Fairseq: How to reproduce fine tuning EN-RO with mbart?

Created on 24 Apr 2020 · 4Comments · Source: pytorch/fairseq

❓ Questions and Help

I followed the fine-tuning example described in here: https://github.com/pytorch/fairseq/blob/master/examples/mbart/README.md
However I didn't manage to reproduce the results described in the paper for EN-RO translation.
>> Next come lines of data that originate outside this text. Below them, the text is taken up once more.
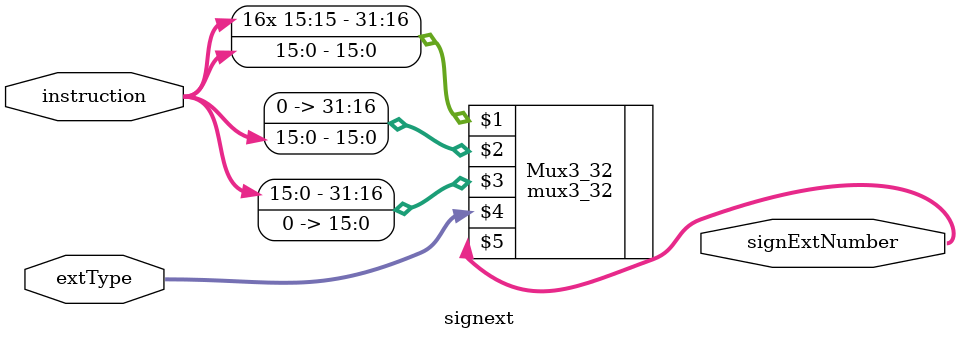
<source format=v>
/**
 * 符号拓展模块
 * @author AshinZ
 * @time   2020-4-18 
 * @param
 * @return 
*/

module signext(instruction,extType,signExtNumber);
    input  [15:0]   instruction;
    input  [1:0]    extType;
    output [31:0]   signExtNumber;

    wire   [31:0]  signExtNumber;
    parameter signedext = 2'b00 , unsignedext = 2'b01 , lui_ext = 2'b10;

    mux3_32 Mux3_32({{16{instruction[15]}},instruction[15:0]},{16'b0,instruction[15:0]},{instruction[15:0],16'b0},extType,signExtNumber);

endmodule 

</source>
How to reproduce fine tuning with mbart?

Can you clarify where did you get the data and how did you preprocess it for training in more detail? Did you use anything else for preparaing data than:
https://github.com/pytorch/fairseq/blob/master/examples/mbart/README.md#bpe-data-1
https://github.com/pytorch/fairseq/blob/master/examples/mbart/README.md#preprocess-data
What setup did you use for training? Did you use 256 Nvidia V100 GPUs (32GB)? How would it be possible to reproduce this with 8 Nvidia V100 GPUs (16GB)? How would the learning rate and batch size need to be changed?

Code

Code from here: https://github.com/pytorch/fairseq/blob/master/examples/mbart/README.md
Modified training script only with these changes:
--memory-efficient-fp16
--max-sentences 8
--required-batch-size-multiple 8

What have you tried?

Trained with described setup and got BLEU of 2.3 only.

What's your environment?

fairseq Version (master - from commit 57526c63433c0b1c997fc91c0881867532567266):
PyTorch Version (1.4.0)
OS (Ubuntu 18.04):
How you installed fairseq (pip install --editable ., https://github.com/pytorch/fairseq/commit/57526c63433c0b1c997fc91c0881867532567266):
Python version: 3.6.6
CUDA/cuDNN version: 10.0/7
GPU models and configuration: aws 8xV100

documentation

Source

KasparPeterson

Most helpful comment

You should find #1758 useful (it’d be nice if they updated the documentation here).

mjpost on 24 Apr 2020

👍2

All 4 comments

CC @ngoyal2707

lematt1991 on 24 Apr 2020

You should find #1758 useful (it’d be nice if they updated the documentation here).

mjpost on 24 Apr 2020

👍2

Thanks @mjpost
I found that issue really useful and that's how I validated the fine-tuned model.
However the question remains, how to reproduce fine-tuning results for en-ro translation? (Meaning training the base model (mbart.CC25) on en-ro data)

KasparPeterson on 27 Apr 2020

cc @ngoyal2707, could you please synthesize the discussion in #1758 and update the README?